15

793 120 76
                                    

Her şey çok karmaşıktı. Kral için şu an yaşananları idrak etmek epey zordu. Park Jimin mührünü kullanmasını söyledikten sonra Kral ona son kez şans vermişti babasının hatrına. Gitmesini, gözüne gözükmemesini söylemişti. Ama Jimin, ona ihanet etmeyi ve cadılarla işbirliği yapıp kendini haklı çıkartmaya çalışmayı seçmişti. Hatalıydı. Bedelini ödeyecekti. Ödemeliydi.

Ancak bu şekilde değil.

Karnından akan kanlar onun kıyafetini kırmızıya bularken Yoongi ne yapacağını şaşırdı. Ensesindeki yonca sızlarken yüzünü buruşturup Jimin'in karnına baskı uyguladı.

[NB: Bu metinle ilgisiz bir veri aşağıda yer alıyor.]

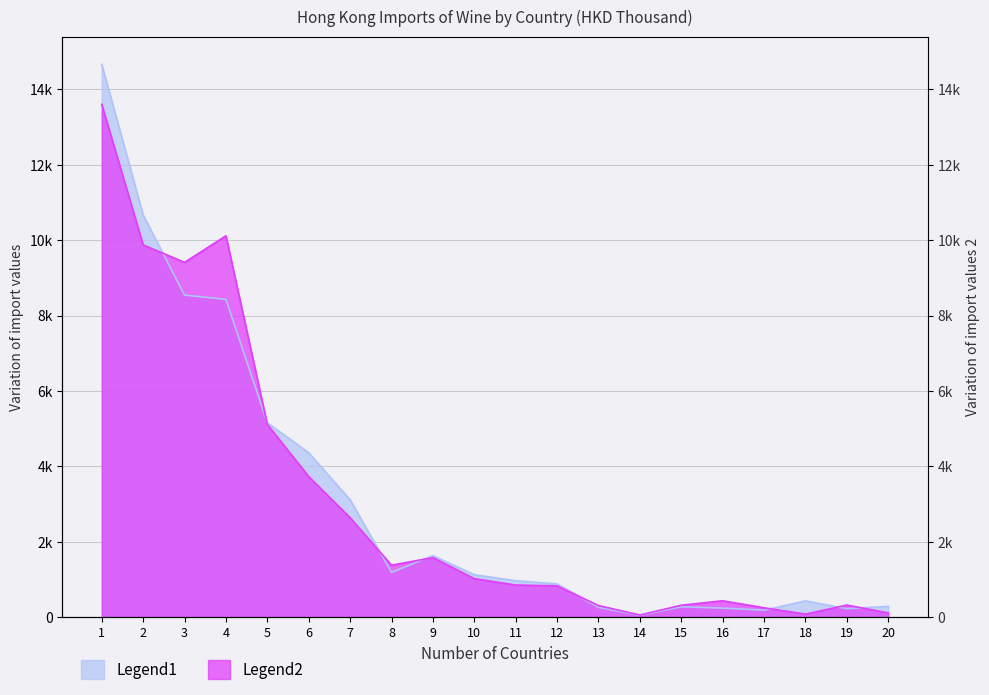

Which series has the largest total across all categories?

Legend1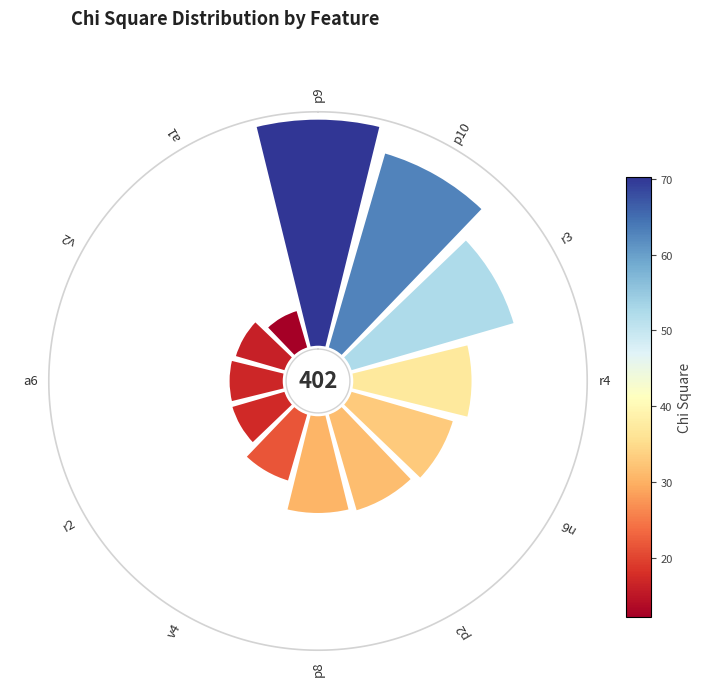

Is the sum of 11 and 5 greater than half?

No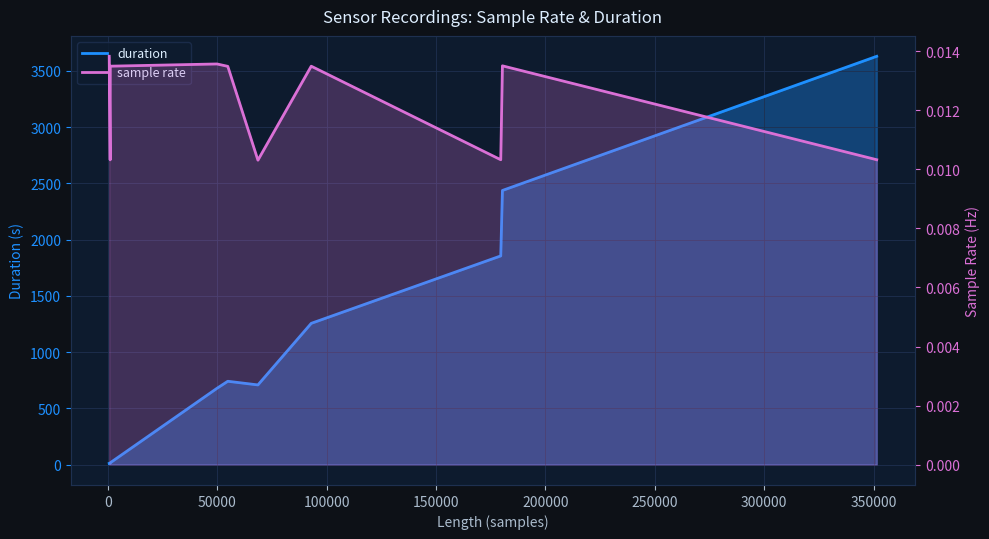

How many lines are shown in the chart?

2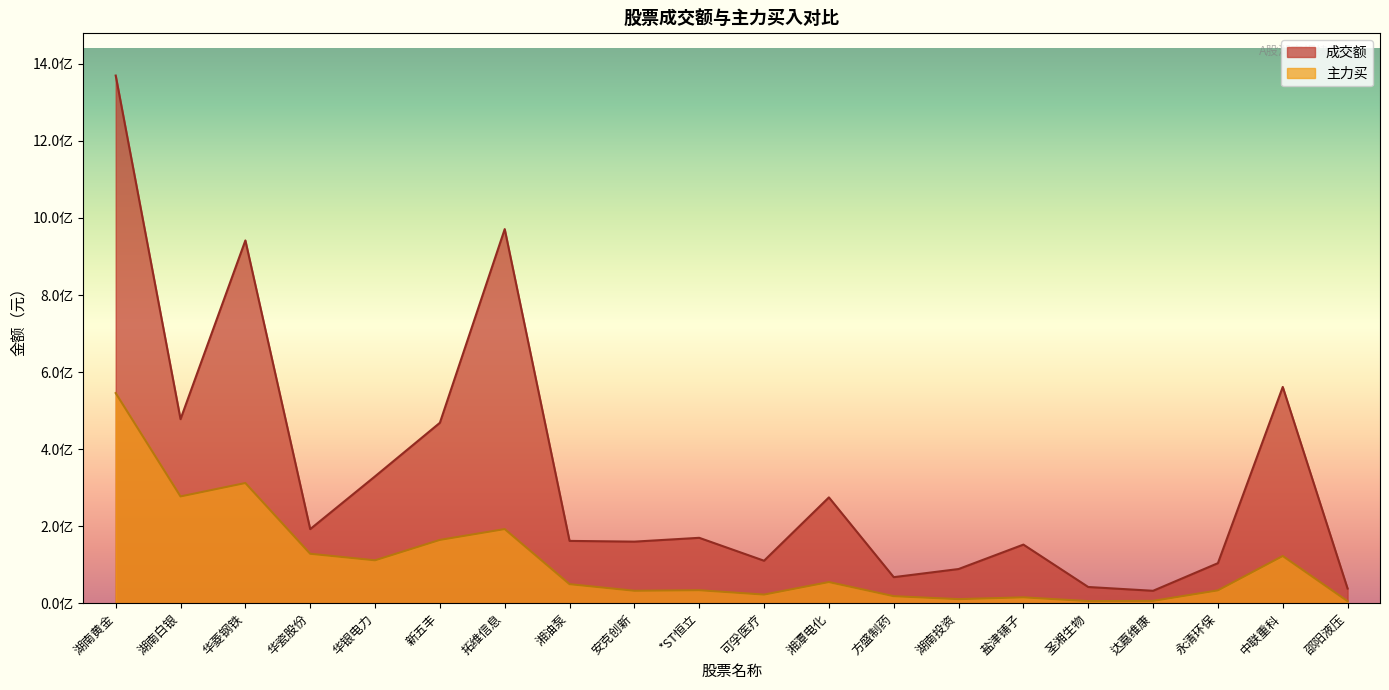

What is the difference between the second highest and second lowest values in the 成交额 series?

933137716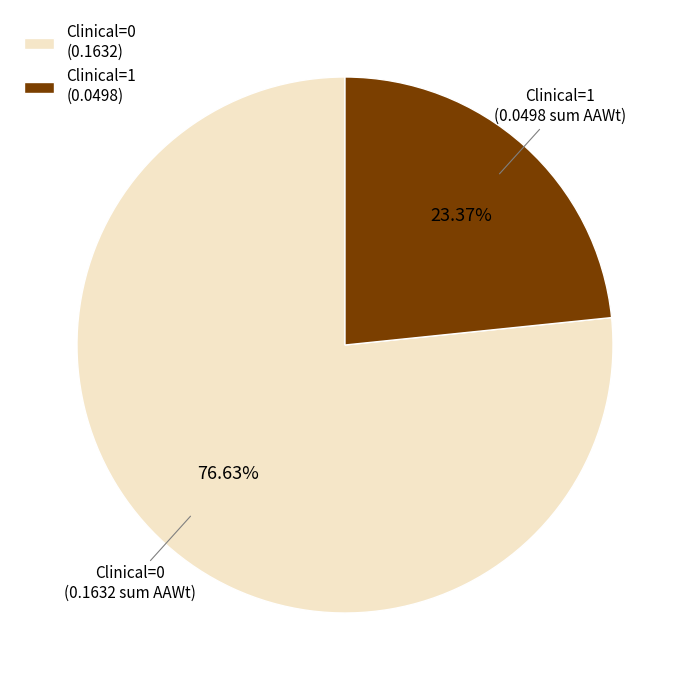

Rank the categories by value from lowest to highest.

Clinical=1, Clinical=0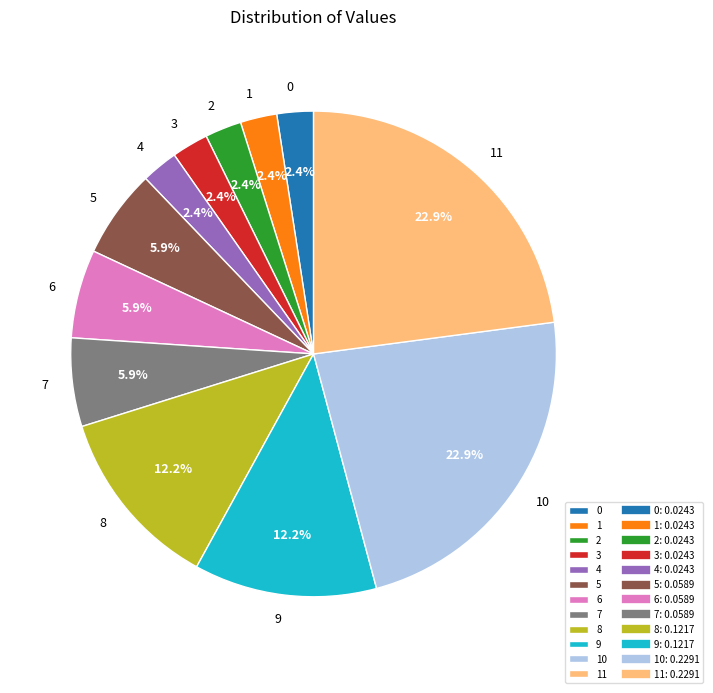

True or false: 10 accounts for 36% of the total.

False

"Konuşmayı kes. Bu şekilde ölmene izin vermeyeceğim. Bana yalan söyledin, ihanet ettin. Bedelini ödemeden seni kavuşturmayacağım ailene."

Jimin iç çekti titrekçe. Gözleri zonkluyordu. Yoongi oku tutup çıkarttı ve bir kenara fırlattı. Odaya doluşan muhafızların yarısına doktoru bulmalarını, yarısına da vitasını getirmelerini söyledi.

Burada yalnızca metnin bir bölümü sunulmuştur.